▶ TRECHO SELECIONADO:
• • •
Algo parece estar faltando no novo passaporte biométrico da Armênia. É o que afirmam muitos no país, que notaram uma imagem incomum no documento.
Entre as páginas que exibem o patrimônio e a cultura da Armênia há uma foto de Khor Virap. O mosteiro do século XVII é famoso principalmente por ter como pano de fundo espetacular o Monte Ararat. No passaporte, porém, o mosteiro é retratado de um ângulo que mostra apenas montanhas indistintas no horizonte. Críticos classificaram a imagem incomum como uma “manobra” para evitar incluir o Ararat no documento oficial.
O Monte Ararat está situado dentro da Turquia e é oficialmente conhecido pelo nome turco Monte Ağrı, mas se ergue de forma proeminente acima de Yerevan em dias claros.
A montanha de 5.100 metros fez parte de antigos reinos da Armênia, mas armênios étnicos foram expulsos de assentamentos ao redor do Ararat durante as mortes em massa conduzidas pelo Estado Otomano, reconhecidas como genocídio por dezenas de países, incluindo Brasil e os Estados Unidos. Quando as fronteiras na região foram redesenhadas após a Primeira Guerra Mundial, os dois picos do Ararat passaram a integrar a borda oriental da Turquia moderna.
• • •
▶ LINHAS FORNECIDAS:
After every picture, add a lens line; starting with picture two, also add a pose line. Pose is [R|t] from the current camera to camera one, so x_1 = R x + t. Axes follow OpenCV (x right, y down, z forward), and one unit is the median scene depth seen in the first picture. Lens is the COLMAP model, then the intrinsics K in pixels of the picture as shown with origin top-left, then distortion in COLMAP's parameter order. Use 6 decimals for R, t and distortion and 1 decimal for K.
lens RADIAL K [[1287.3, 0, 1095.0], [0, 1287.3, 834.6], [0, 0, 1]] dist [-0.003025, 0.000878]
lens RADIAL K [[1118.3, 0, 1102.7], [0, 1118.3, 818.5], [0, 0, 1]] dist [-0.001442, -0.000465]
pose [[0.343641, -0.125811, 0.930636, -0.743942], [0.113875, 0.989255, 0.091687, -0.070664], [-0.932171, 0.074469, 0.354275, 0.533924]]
• • •
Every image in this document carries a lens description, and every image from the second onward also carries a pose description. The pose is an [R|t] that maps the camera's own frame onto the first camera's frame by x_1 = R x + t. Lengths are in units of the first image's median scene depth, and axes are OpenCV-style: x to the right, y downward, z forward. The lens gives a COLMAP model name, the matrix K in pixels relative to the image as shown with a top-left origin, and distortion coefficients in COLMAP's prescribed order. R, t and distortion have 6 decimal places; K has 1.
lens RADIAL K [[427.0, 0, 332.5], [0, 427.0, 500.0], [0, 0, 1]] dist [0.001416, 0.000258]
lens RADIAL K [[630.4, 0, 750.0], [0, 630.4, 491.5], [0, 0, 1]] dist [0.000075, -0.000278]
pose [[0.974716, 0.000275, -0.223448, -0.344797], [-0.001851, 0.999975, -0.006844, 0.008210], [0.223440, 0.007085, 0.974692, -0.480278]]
• • •
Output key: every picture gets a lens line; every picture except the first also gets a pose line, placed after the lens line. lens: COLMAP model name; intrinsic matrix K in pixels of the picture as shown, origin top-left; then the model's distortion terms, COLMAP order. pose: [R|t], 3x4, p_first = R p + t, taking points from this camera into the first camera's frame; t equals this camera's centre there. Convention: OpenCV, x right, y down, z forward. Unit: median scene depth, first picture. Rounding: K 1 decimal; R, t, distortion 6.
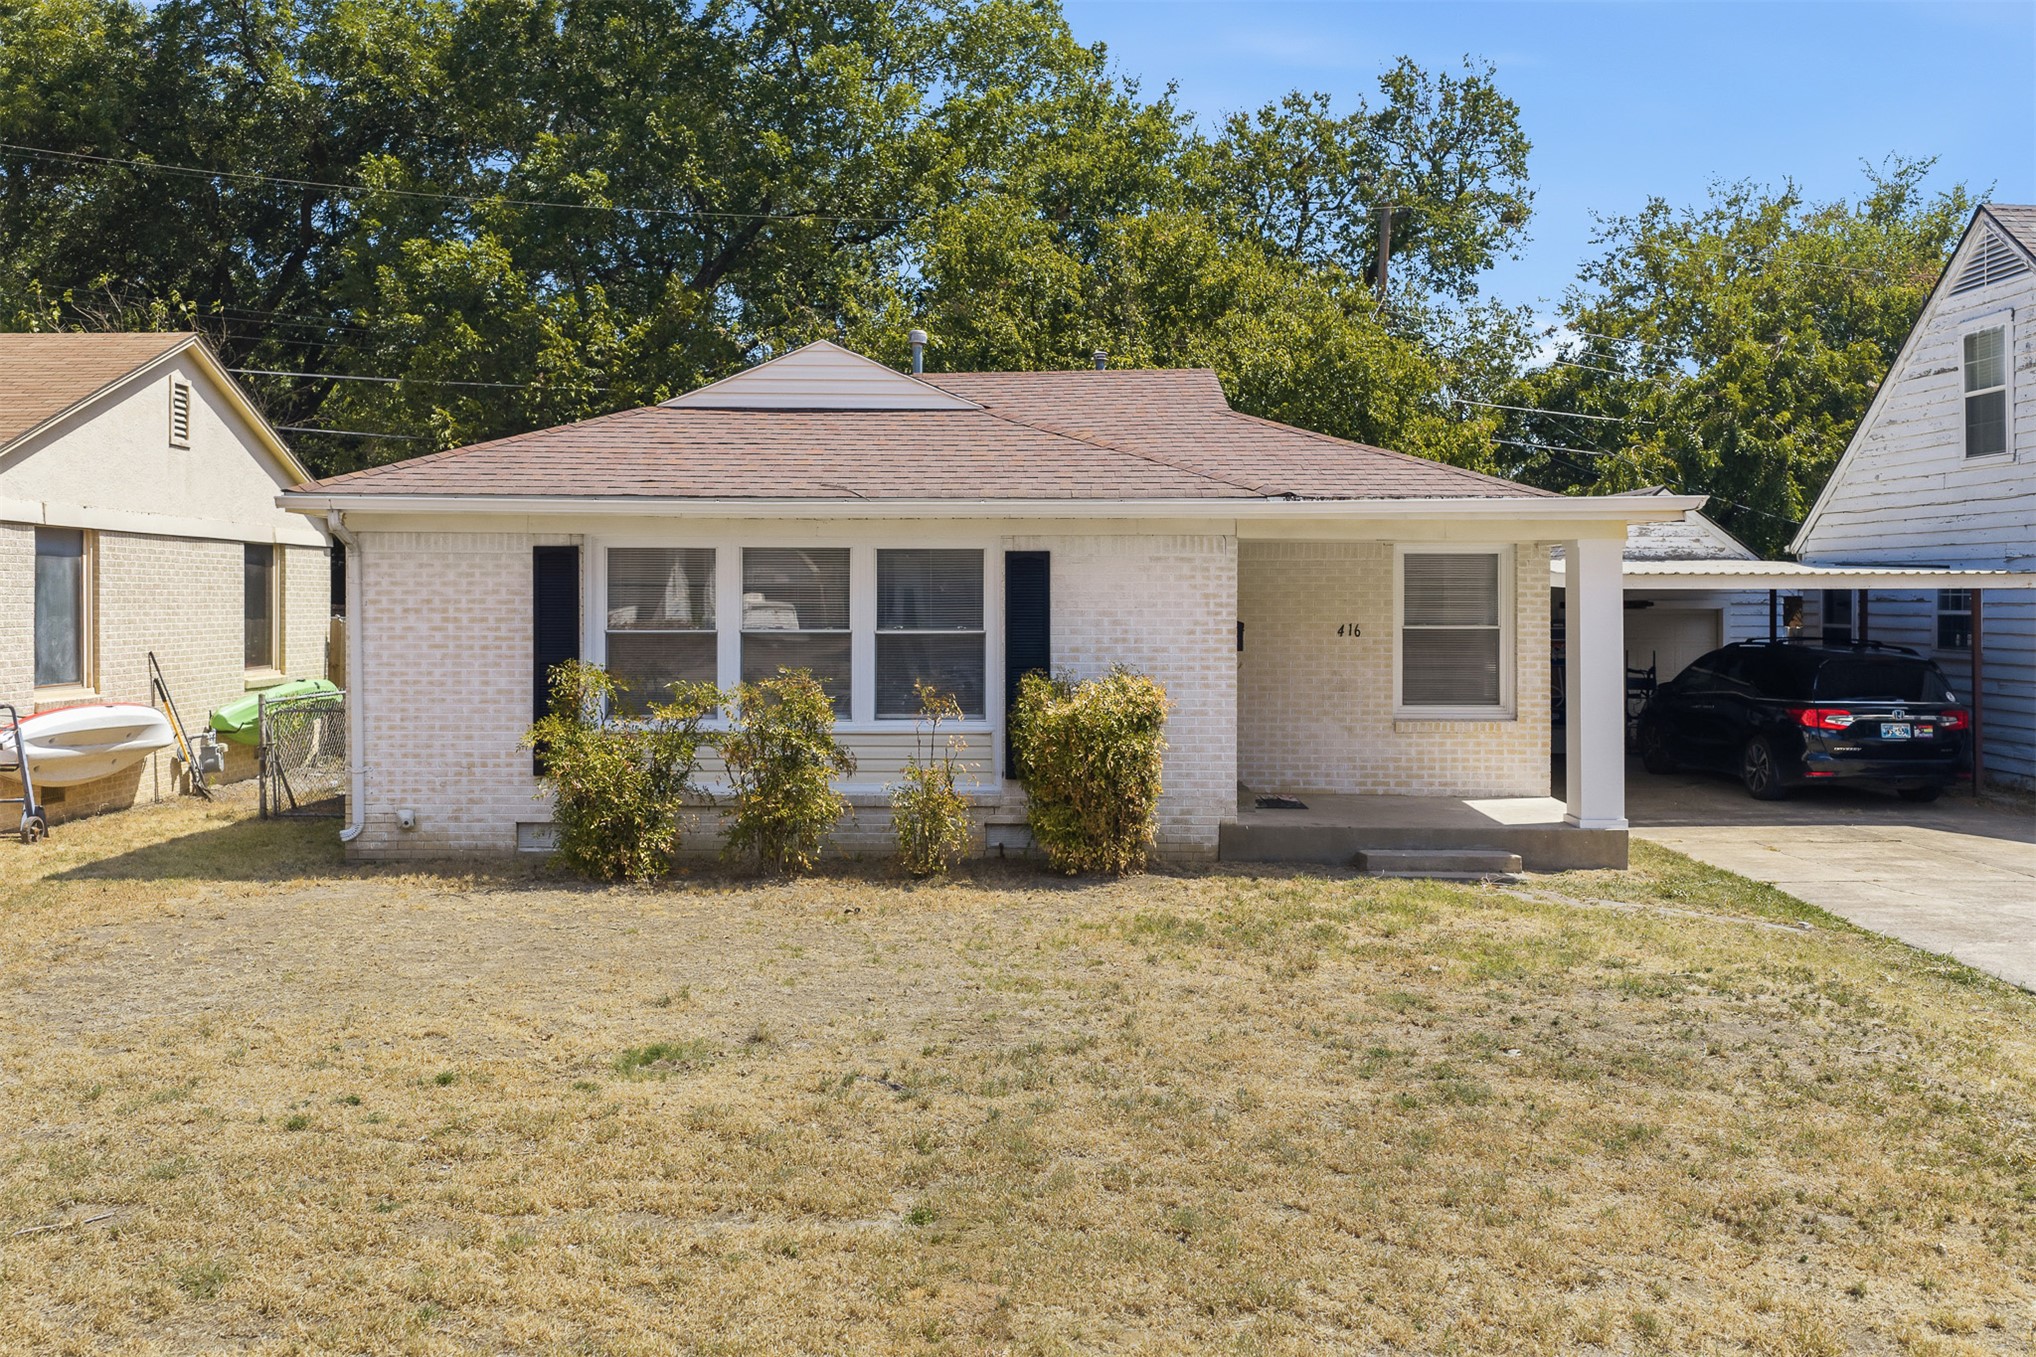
• • •
Devolva o texto sobre o passaporte armênio na íntegra, reproduzindo cada palavra e sinal sem nenhuma alteração. Baseie-se somente no texto sobre o passaporte armênio, sem recorrer às linhas.

Algo parece estar faltando no novo passaporte biométrico da Armênia. É o que afirmam muitos no país, que notaram uma imagem incomum no documento.
Entre as páginas que exibem o patrimônio e a cultura da Armênia há uma foto de Khor Virap. O mosteiro do século XVII é famoso principalmente por ter como pano de fundo espetacular o Monte Ararat. No passaporte, porém, o mosteiro é retratado de um ângulo que mostra apenas montanhas indistintas no horizonte. Críticos classificaram a imagem incomum como uma “manobra” para evitar incluir o Ararat no documento oficial.
O Monte Ararat está situado dentro da Turquia e é oficialmente conhecido pelo nome turco Monte Ağrı, mas se ergue de forma proeminente acima de Yerevan em dias claros.
A montanha de 5.100 metros fez parte de antigos reinos da Armênia, mas armênios étnicos foram expulsos de assentamentos ao redor do Ararat durante as mortes em massa conduzidas pelo Estado Otomano, reconhecidas como genocídio por dezenas de países, incluindo Brasil e os Estados Unidos. Quando as fronteiras na região foram redesenhadas após a Primeira Guerra Mundial, os dois picos do Ararat passaram a integrar a borda oriental da Turquia moderna.